Jeden Tag, den wir Kälber halten, bewegen wir uns auf der Skala. Mit allem, was wir tun. Füttern wir top sauberes Kolostrum: richtige Richtung. Nicht so sauber: es geht ein Stückchen Richtung "krank" (muss ja nicht gleich tot sein). Liegen sie trocken und ist die Umgebung sauber: richtige Richtung. Haben sie Wasser (ist gut für die Mikroben!): Richtige Richtung. Gibt's gutes Raufutter: richtig. Gibt's heute 140 g MAT und morgen 160 g und übermorgen 120 g: ganz blöd. Mikroben darf man nicht so bei der Arbeit stören!
Und dann gibt's noch eine ganz Mikroben-ungesunde Sache: Antibiotika. Die brauchen wir ab und zu gegen fiese Bakterien.
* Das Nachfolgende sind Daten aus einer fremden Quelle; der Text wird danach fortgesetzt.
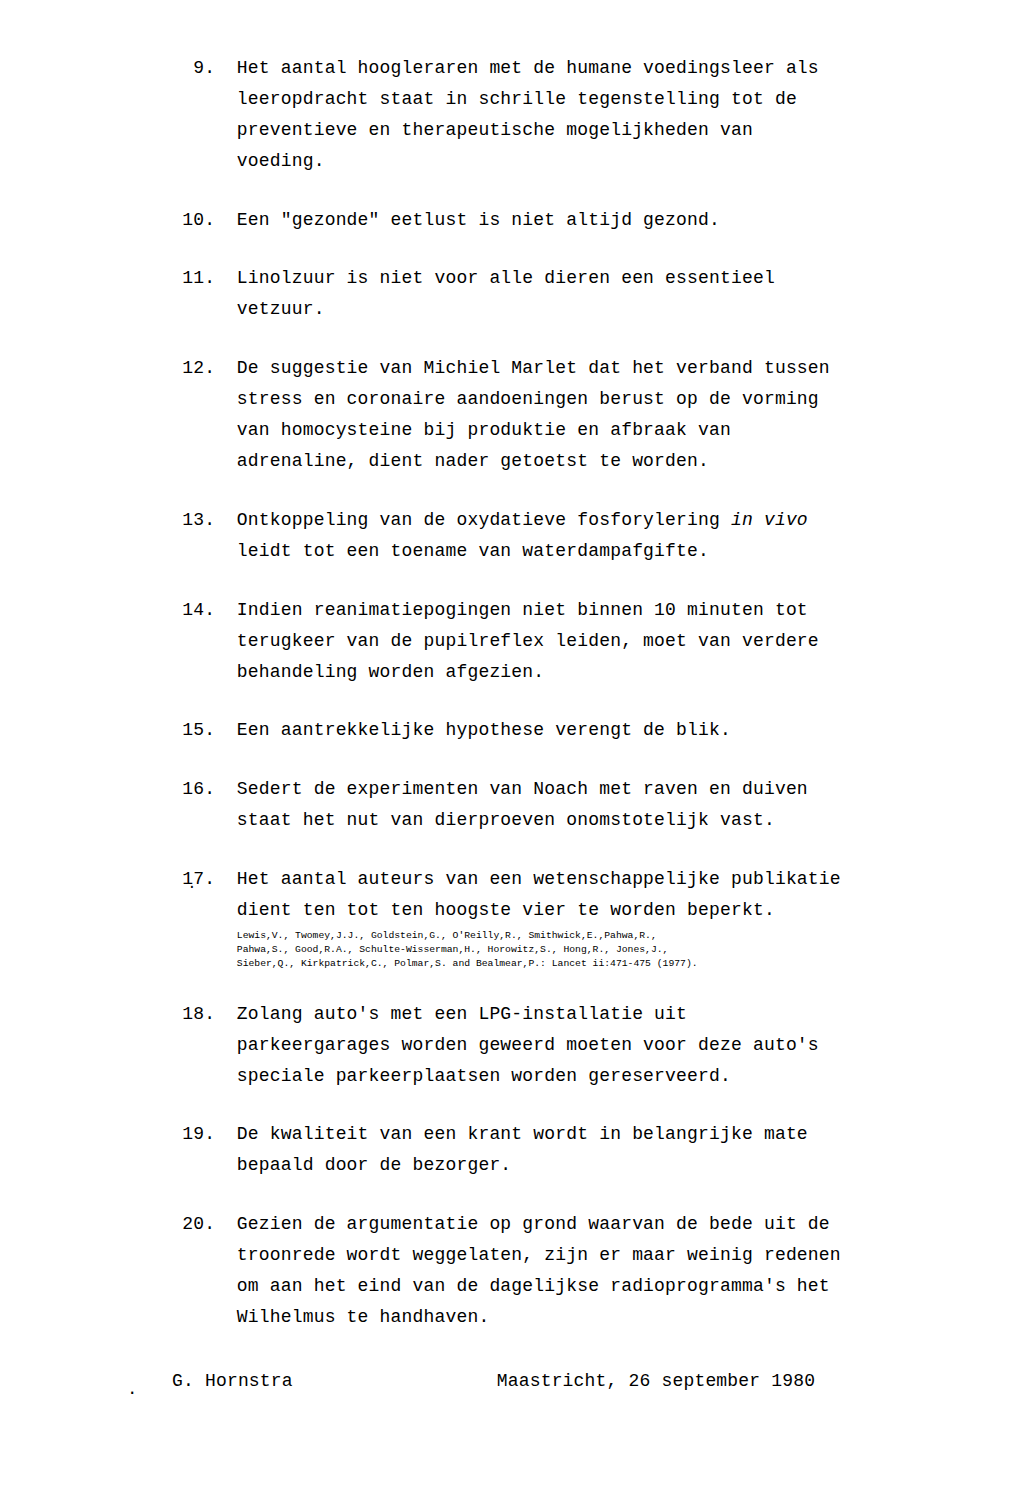9. Het aantal hoogleraren met de humane voedingsleer als leeropdracht staat in schrille tegenstelling tot de preventieve en therapeutische mogelijkheden van voeding.
10. Een "gezonde" eetlust is niet altijd gezond.
11. Linolzuur is niet voor alle dieren een essentieel vetzuur.
12. De suggestie van Michiel Marlet dat het verband tussen stress en coronaire aandoeningen berust op de vorming van homocysteine bij produktie en afbraak van adrenaline, dient nader getoetst te worden.
13. Ontkoppeling van de oxydatieve fosforylering in vivo leidt tot een toename van waterdampafgifte.
14. Indien reanimatiepogingen niet binnen 10 minuten tot terugkeer van de pupilreflex leiden, moet van verdere behandeling worden afgezien.
15. Een aantrekkelijke hypothese verengt de blik.
16. Sedert de experimenten van Noach met raven en duiven staat het nut van dierproeven onomstotelijk vast.
17. . Het aantal auteurs van een wetenschappelijke publikatie dient ten tot ten hoogste vier te worden beperkt. Lewis,V., Twomey,J.J., Goldstein,G., O'Reilly,R., Smithwick,E.,Pahwa,R.,
Pahwa,S., Good,R.A., Schulte-Wisserman,H., Horowitz,S., Hong,R., Jones,J.,
Sieber,Q., Kirkpatrick,C., Polmar,S. and Bealmear,P.: Lancet ii:471-475 (1977).
18. Zolang auto's met een LPG-installatie uit parkeergarages worden geweerd moeten voor deze auto's speciale parkeerplaatsen worden gereserveerd.
19. De kwaliteit van een krant wordt in belangrijke mate bepaald door de bezorger.
20. Gezien de argumentatie op grond waarvan de bede uit de troonrede wordt weggelaten, zijn er maar weinig redenen om aan het eind van de dagelijkse radioprogramma's het Wilhelmus te handhaven.
G. Hornstra Maastricht, 26 september 1980
.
Problem daran: Sie wirken nicht nur gegen Fiese, sondern auch gegen Gute. Das Mikrobiom (die Gesamtheit aller Guten) wird dadurch auch geärgert und es geht in die falsche Richtung. Es ist ja klar, dass wir bei einer bakteriellen Infektion manchmal nicht um‘s Antibiotikum herumkommen. Nun ist aber auch klar geworden, warum wir wirklich aufpassen sollten, dass es nicht so weit kommt. Denn wenn gerade bei jungen Kälbern das Mikrobiom verändert wird (z.B. durch Antibiotika), wird es nie mehr so wie es soll. Dieses Tier wird für immer krankheitsanfälliger bleiben. Habt ihr Kühe, die immer wieder mit Flocken auffallen? Die nach jeder Kalbung Startschwierigkeiten haben? Es sind immer die Gleichen, oder? Es lohnt sich sehr, bei den Kälbern alles zu verbessern, was sich machen lässt. Es ist machbar, Kälberverluste auf 1% zu drücken! Und es ist sinnvoll! Jede behandlungswürdige Krankheit im Kälberalter kostet 500 kg Milchleistung in der ersten Laktation. Was der wichtigste Hebel ist: Die Grundlagen im Griff haben. Je mehr man liest und sich bildet und Betriebe besucht, wo es top läuft, desto eindeutiger wird es: Die geben nur top Kolostrum, streuen nach festem Plan ein, es gibt immer sauberes Wasser und kleine feste Gruppen. Es geht nicht um Zusatzprodukte, sondern darum sich selbst zu fragen: „Was würde jemand Fremdes hier wohl sehen? Wie können wir die Haltung und Fütterung so machen, dass die Kälber in den kritischen ersten zwei Wochen gar kein Antibiotikum brauchen?“. Also später natürlich auch möglichst nicht, aber in den ersten zwei Wochen sollte es wirklich vermieden werden!